■ **How to complete this task**
From top to bottom, print the listing word for word and skip any pictures it contains.

■ **Data extract**
Start of Block

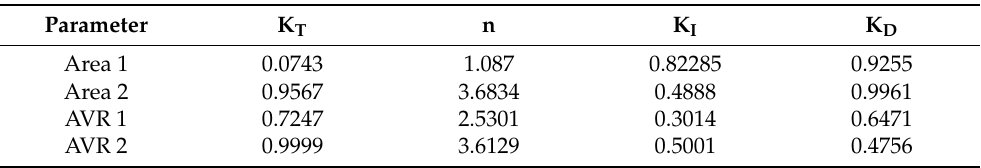
Table 20. TID parameters for the combined AGC and AVR system with RLD, all non-linearities, and a 0.2 s delay.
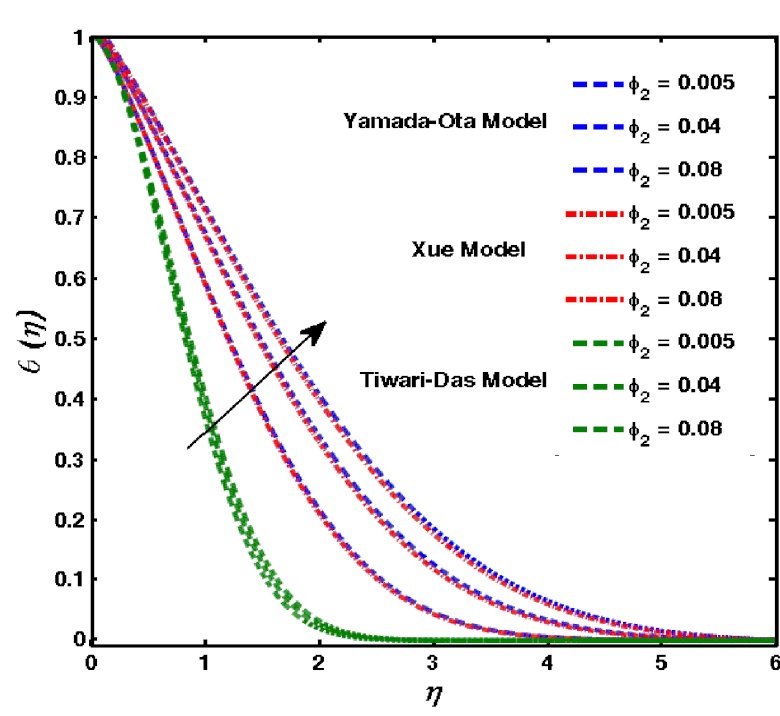
Figure 9. Influence of φ 2 on θ ( η ) when λ =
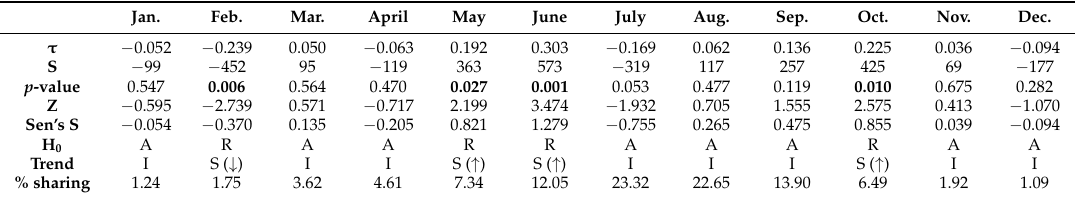
Figure 6. Time series plot for the total annual rainfall for UBNB. The dashed line indicates the Sen’s Slope trend line. Y-axis represents total annual rainfall (mm). Table 3. Summary results of Mann–Kendall trend analysis for monthly-averaged rainfall over the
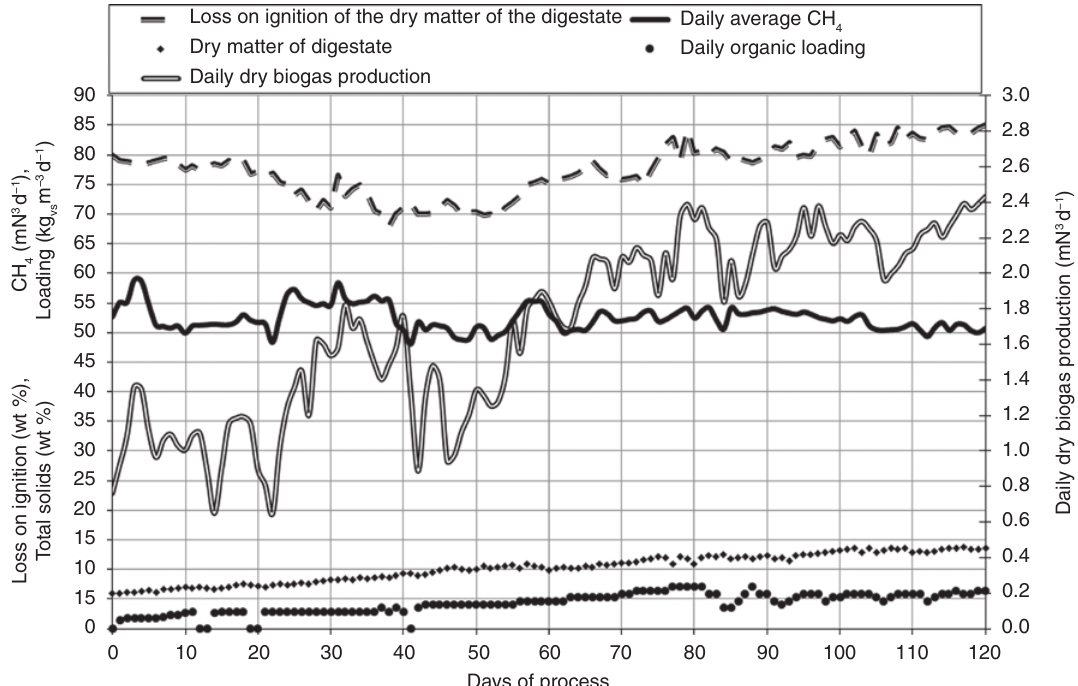
Figure 3: The progress of organic loading and biogas production.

End of Block

■ **Reply**
Table 20. TID parameters for the combined AGC and AVR system with RLD, all non-linearities, and a 0.2 s delay.
Figure 9. Influence of φ 2 on θ ( η ) when λ =
Figure 6. Time series plot for the total annual rainfall for UBNB. The dashed line indicates the Sen’s Slope trend line. Y-axis represents total annual rainfall (mm). Table 3. Summary results of Mann–Kendall trend analysis for monthly-averaged rainfall over the
Figure 3: The progress of organic loading and biogas production.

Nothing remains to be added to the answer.